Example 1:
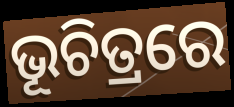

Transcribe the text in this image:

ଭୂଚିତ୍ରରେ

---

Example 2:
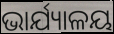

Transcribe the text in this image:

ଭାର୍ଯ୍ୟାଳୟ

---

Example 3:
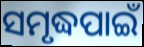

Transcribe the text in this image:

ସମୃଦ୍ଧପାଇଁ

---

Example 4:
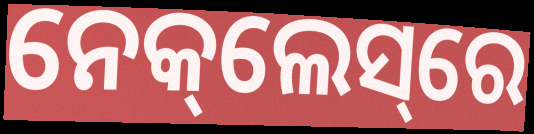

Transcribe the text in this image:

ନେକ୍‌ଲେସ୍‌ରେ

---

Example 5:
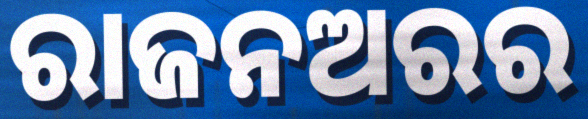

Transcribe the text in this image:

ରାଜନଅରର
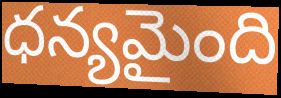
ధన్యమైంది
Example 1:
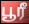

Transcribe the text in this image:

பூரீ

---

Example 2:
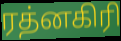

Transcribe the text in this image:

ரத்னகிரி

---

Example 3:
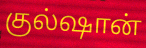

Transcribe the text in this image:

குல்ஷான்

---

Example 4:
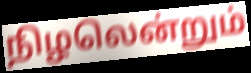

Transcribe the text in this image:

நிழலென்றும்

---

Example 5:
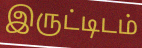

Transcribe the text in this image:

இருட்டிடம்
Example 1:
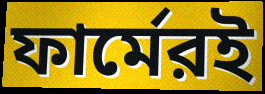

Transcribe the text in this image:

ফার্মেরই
——
_What you should do_: Write out all the entries again, word for word, and print no images.

_Reply_:
Example 1:

Transcribe the text in this image:

ଭୂଚିତ୍ରରେ

---

Example 2:

Transcribe the text in this image:

ଭାର୍ଯ୍ୟାଳୟ

---

Example 3:

Transcribe the text in this image:

ସମୃଦ୍ଧପାଇଁ

---

Example 4:

Transcribe the text in this image:

ନେକ୍‌ଲେସ୍‌ରେ

---

Example 5:

Transcribe the text in this image:

ରାଜନଅରର
ధన్యమైంది
Example 1:

Transcribe the text in this image:

பூரீ

---

Example 2:

Transcribe the text in this image:

ரத்னகிரி

---

Example 3:

Transcribe the text in this image:

குல்ஷான்

---

Example 4:

Transcribe the text in this image:

நிழலென்றும்

---

Example 5:

Transcribe the text in this image:

இருட்டிடம்
Example 1:

Transcribe the text in this image:

ফার্মেরই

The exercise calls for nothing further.